*JOBS:*
- 1) In the history of Venezuela, rewrite the paragraph that begins "Shifting their diet from megafauna" as one shorter sentence that keeps its main facts.
- 2) List every point in time that the history of Venezuela gives, each with the event it marks.
- 3) Write the next part of the history of Venezuela, continuing after its last sentence.

____ SOURCE DOCUMENT

So, Merry Christmas to our Venezuelan listeners, I guess.


HISTORY

The land that makes up Venezuela today was formed around 1.5 billion years ago. Around 500 million years ago, it forms part of the supercontinent of Gondwana, but as tectonic plates shift, the region moves around the planet, at times, mostly covered in shallow seas.

Around 250 million years ago, Venezuela as part of South America, separates from Africa and drifts west.
Not much happens for millions of years, still mostly under water, there wasn’t much living there, and very few dinosaur fossils have been discovered.

That changes around 66 million years ago when a giant collision of tectonic plates lifted the land up, creating the Merida Andes - part of the Andes Mountain range - which gives shape to much of western Venezuela today.

Rivers formed, including the Orinoco, one of the largest river systems in the world.

Several ice ages pass, and Venezuela becomes home to a variety of megafauna, like Toxodonts (rhino like creatures), sabretooth cats, and giant ground sloths, all attracted to the warmth of tropical rainforests and vast savannahs.

But as small bands of early man migrate from Central America around 15,000 years ago, the megafauna slowly disappears.

Shifting their diet from megafauna to smaller animals, early man starts to develop tools for hunting and gathering, and by 3,000 BCE they’ve settled down in permanent settlements and started to do agricultural things, like growing maize, cassava and beans.

________
____ DATA EXCERPT

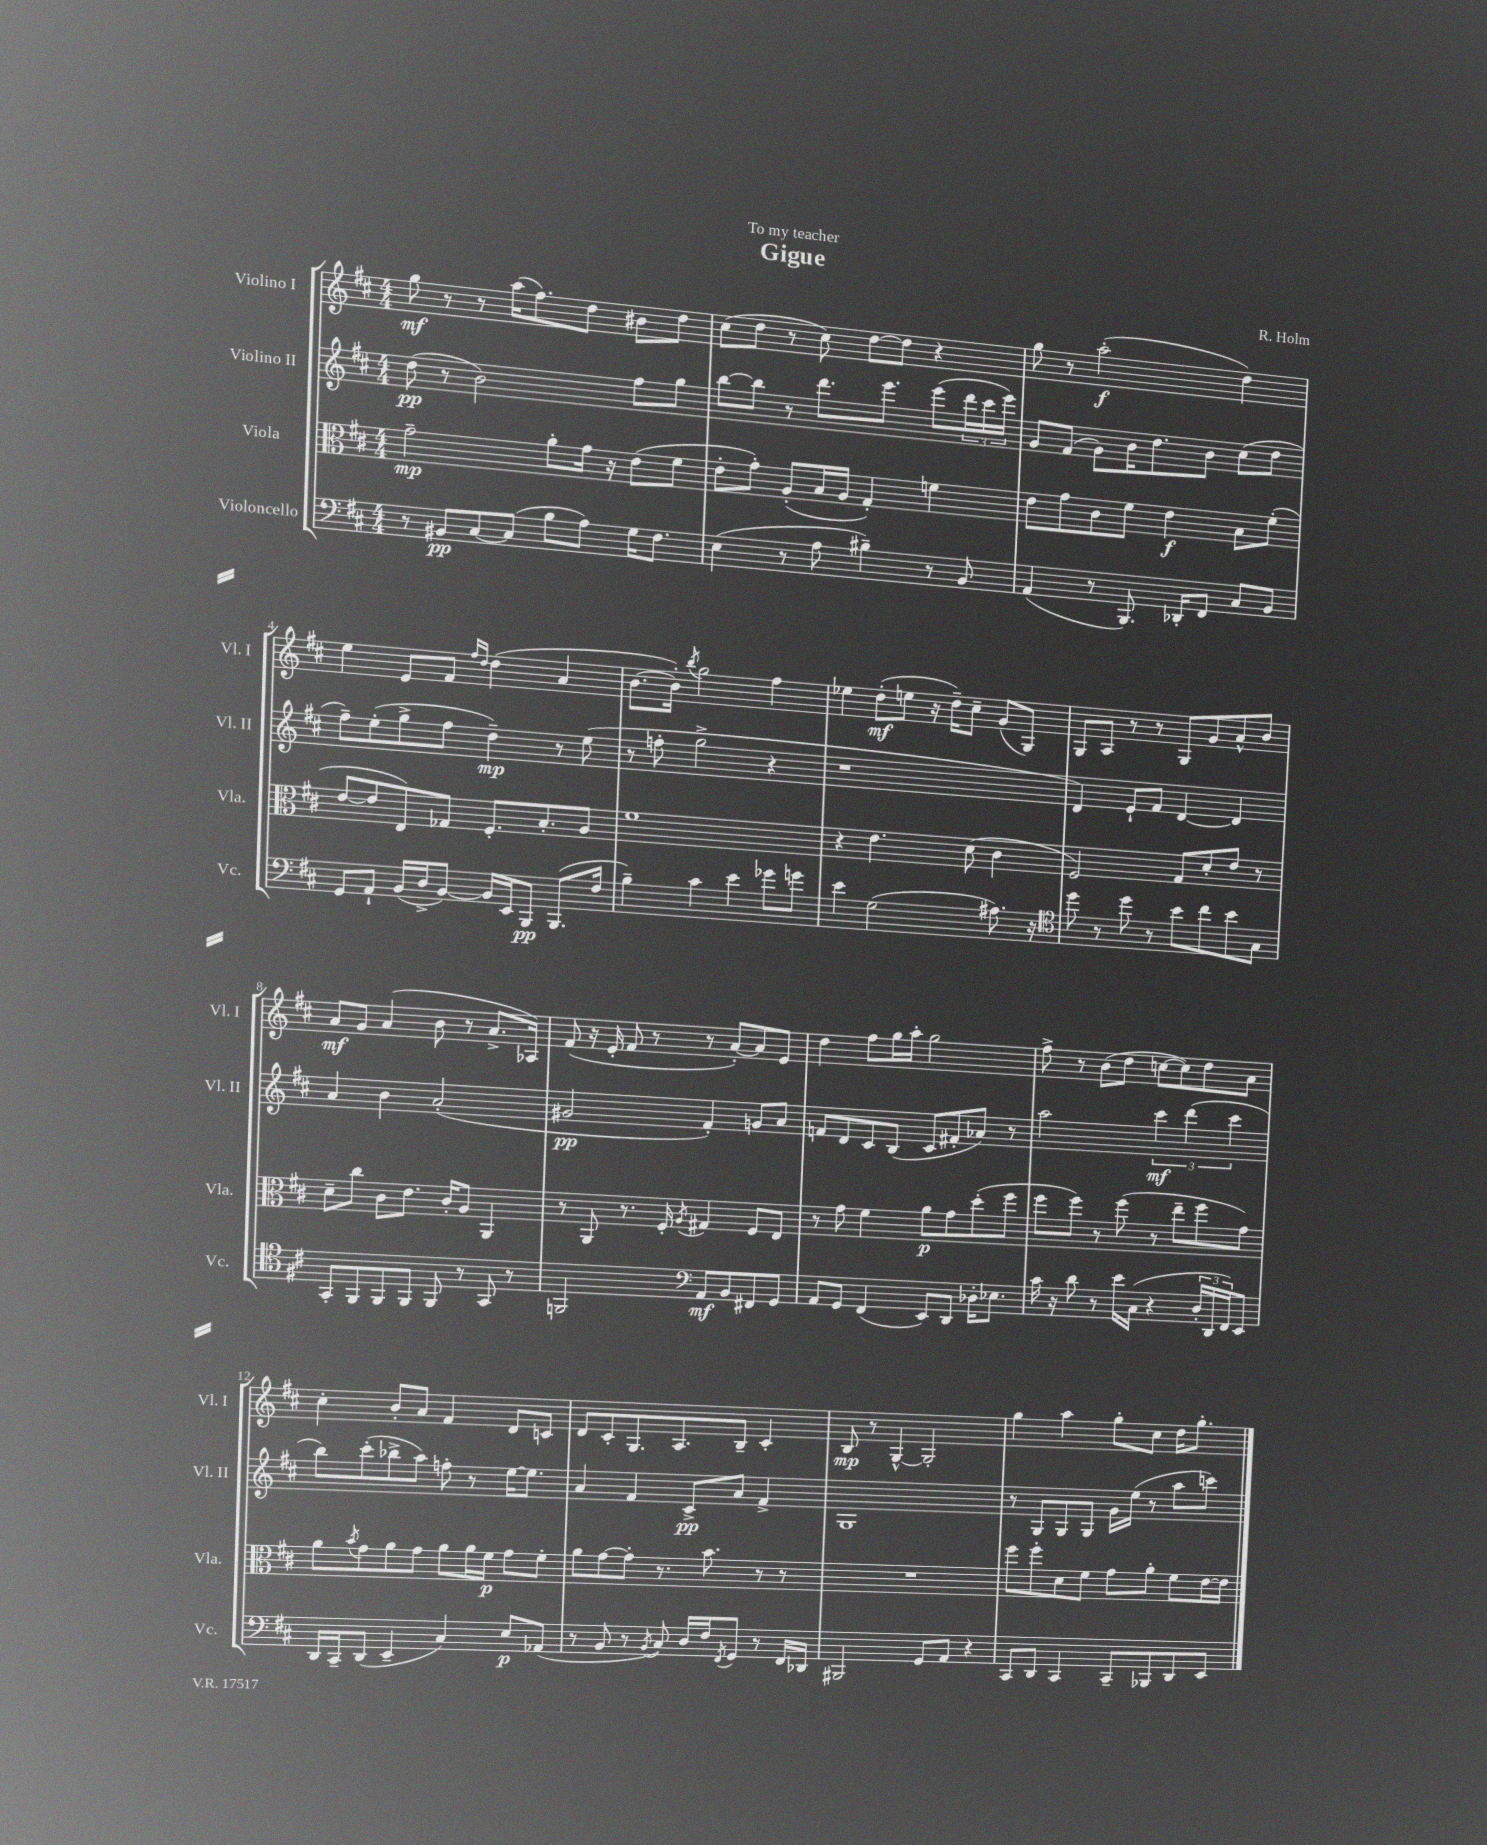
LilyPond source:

________

*FINAL ANSWERS:*
- 1) Early humans turned from megafauna to smaller prey, developed hunting and gathering tools, and by 3,000 BCE were living in permanent settlements and growing maize, cassava and beans.

- 2)
- Around 1.5 billion years ago: the land that makes up Venezuela today was formed.
- Around 500 million years ago: the region formed part of the supercontinent of Gondwana.
- Around 250 million years ago: Venezuela, as part of South America, separated from Africa and drifted west.
- Around 66 million years ago: a collision of tectonic plates lifted the land and created the Merida Andes.
- Around 15,000 years ago: small bands of early man migrated from Central America.
- By 3,000 BCE: early man lived in permanent settlements and practiced agriculture.

- 3)
Complex cultures emerge, the most notable being the Arawaks and the Caribs, each with their own unique language and way of life.

A life that remains relatively uneventful until the arrival of Christopher Columbus in 1498, his third voyage to the Americas.

The first European to visit, he named the land, ‘Isla Santa’ or Holy Island, because he thought he’d found a large island that was so full of rich vegetation that he believed it to be the location of the garden of Eden.

Later, explorers Alonso de Ojeda and Amerigo Vespucci rename the place Veneziola, "Little Venice”, after seeing a series of tiny houses built on stilts over Lake Maracaibo and thinking that it looked like a ramshackle version of Venice.

None of these explorers settle though, that comes in the early 16th century, when the Spanish arrive in large number numbers and build themselves some towns.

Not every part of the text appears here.